He said that there was one word that was never used in their house; my mind was flooded with ideas about what that “one word” might be. I think we were all just a little surprised when he said that they never used the word “step,” as in “step-child.” They were all just—“children.” You see—they are a blended family, and that often consists of step-sons, step-daughters, and step-parents; but not this one. I’ve known a lot of blended families and know from other people’s experiences that it can be one of the hardest things on earth to do—to blend two families into one. This family was so successful at it that it was probably eight or nine years before I knew which child was the biological child of which parent. I discovered that truth not because either parent ever told me but by putting two and two together and praying that I came up with four! This must have taken a great deal of determination and love to accomplish. That’s exactly what this young preacher explained in the next 30 minutes of the eulogy he was delivering—that of this mother (not biological). He had begun by saying that there was really nothing to be said about this beautiful lady—that her life had said it all. True—so true!

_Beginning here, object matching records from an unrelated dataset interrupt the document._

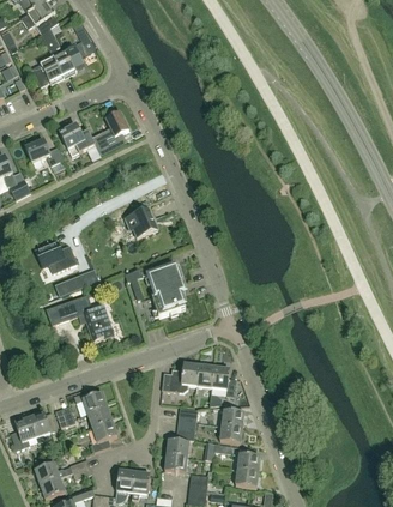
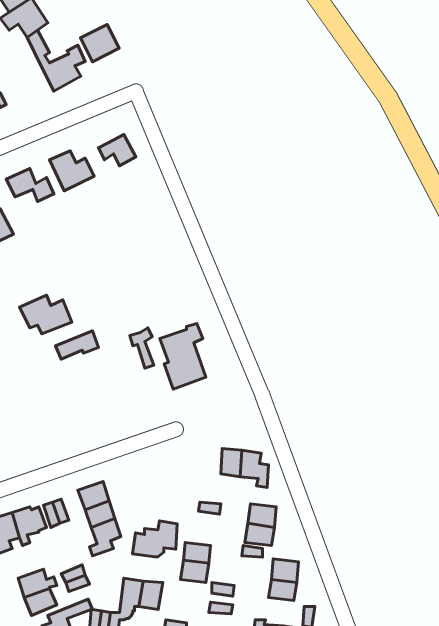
building: [31,56,62,86] -> [80,24,119,62]
building: [117,206,157,236] -> none
building: [46,294,113,339] -> none
building: [162,361,198,390] -> [133,521,177,557]

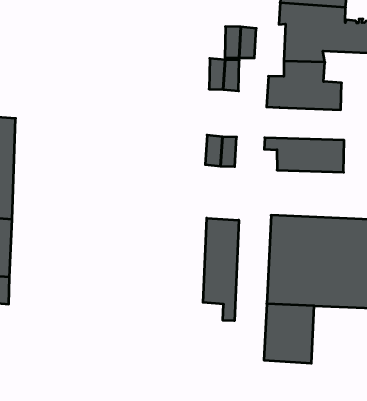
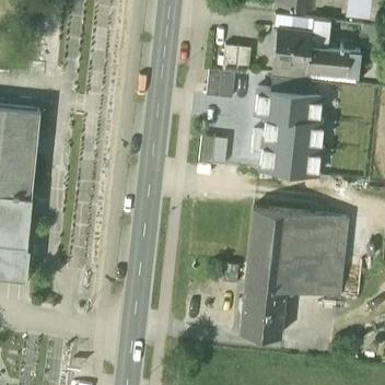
building: none -> [253,118,324,150]
building: [203,218,239,321] -> none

I had been blessed to know his “Re” (Maria Lorick) for probably nine or ten years and can honestly say that it was not surprising that Maria could pull off this blended-family thing. She was a one-of-a-kind woman who made me want to be a better person! She was one determined woman, and I think she could pull off anything. As is often said of someone with a strong characteristic, “Look in the dictionary; beside the term ‘steel magnolia,’ you will see a picture of Maria.” Tall, always elegant, she even looked the part, even after numerous rounds of chemo had taken her hair once again. Then she would start wearing the big-brimmed hats which always remind me of the genteel women of the South.

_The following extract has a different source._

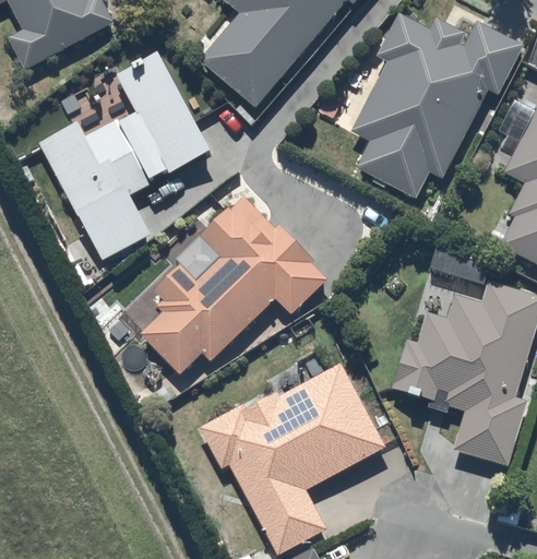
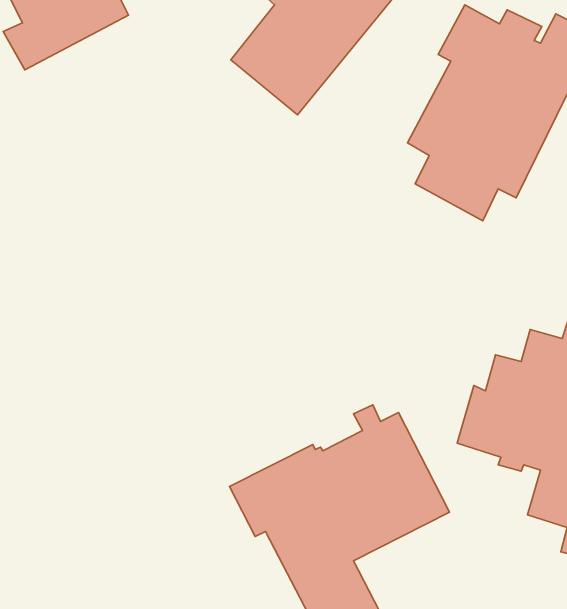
building: [38,51,211,260] -> none
building: [139,195,326,374] -> none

But she was tough as nails. Diagnosed with ovarian cancer in May of 2007, she was told that she might see the Christmas of that year. Those who made the diagnosis did not know Maria---or her God! Many of us started grieving in 2007 until we realized that we were wasting our time: Maria had no intention of leaving us just yet! Christmas, 2007, came and went as did Christmas, 2008. Maria was determined to see Christmas, 2009. She was much worse by then, but she was determined to see that holiday. And just for good measure, not only did she see that special day, she threw in an extra month and four days, dying on February 4, 2010. Maria was so close to her God that it wouldn’t surprise me if she had talked Him into giving her those extra days to just show off His power and love!
She did a lot of things that she probably shouldn’t have, but she just determined that as long as she was alive, she would be alive! I received this story second-hand, but there is not a doubt in my mind that it’s true. The Lorick family always has a huge Fourth of July party. Maria had had numerous cancer-related surgeries, but she was not about to miss this big party (or anything it offered!) just because of a few little surgeries. Her family tried to talk her out of going down the water slide—wasted breath. In retrospect, I have to laugh at their even trying to do that. It is my understanding that Maria went down the water slide (with her surgeon looking on and praying, I’m sure) singing, “It’s my party, and I’ll slide if I want to.” Just that mental picture makes me smile. Life was good for Maria—even when it wasn’t!
In addition to being tough, she was the most loving person I think I’ve ever known. Throughout all the years I knew her, not one phone conversation ever ended without her saying, “Love you.” Not one visit ended without a hug and her saying, “Love you.” The amazing thing is that I’m sure she always meant it. She had so much of God’s love in her that it just had to come out some way, so she shared it with everyone. Before the funeral, I had told someone that I couldn’t imagine Maria’s ever saying anything bad about anyone; not many of us can claim that one. During the eulogy, the young son/pastor proved my point; he said that his wife had noted that in the ten years that she had been a family member, Maria had never said anything negative to or about anyone. Amazing love! But that was Maria!
I learned so much from her (including how to die and still witness and minister to others) that I could go on and on. I’m going to miss her! We’re all to be striving to emulate Jesus in our everyday lives, and if we’re lucky, at some point in time, we will have a “Maria” in our lives to remind us of what He wants us to be! At the funeral service, the family handed out teal bracelets to remind us of “Ovarian Cancer Awareness.” I wear mine every day to remind me not only to be praying for a cure for that awful disease but of Maria. And there’s just no escaping it: when I think of her, my mind goes to her God—my God! As I said, she makes me want to be a better person!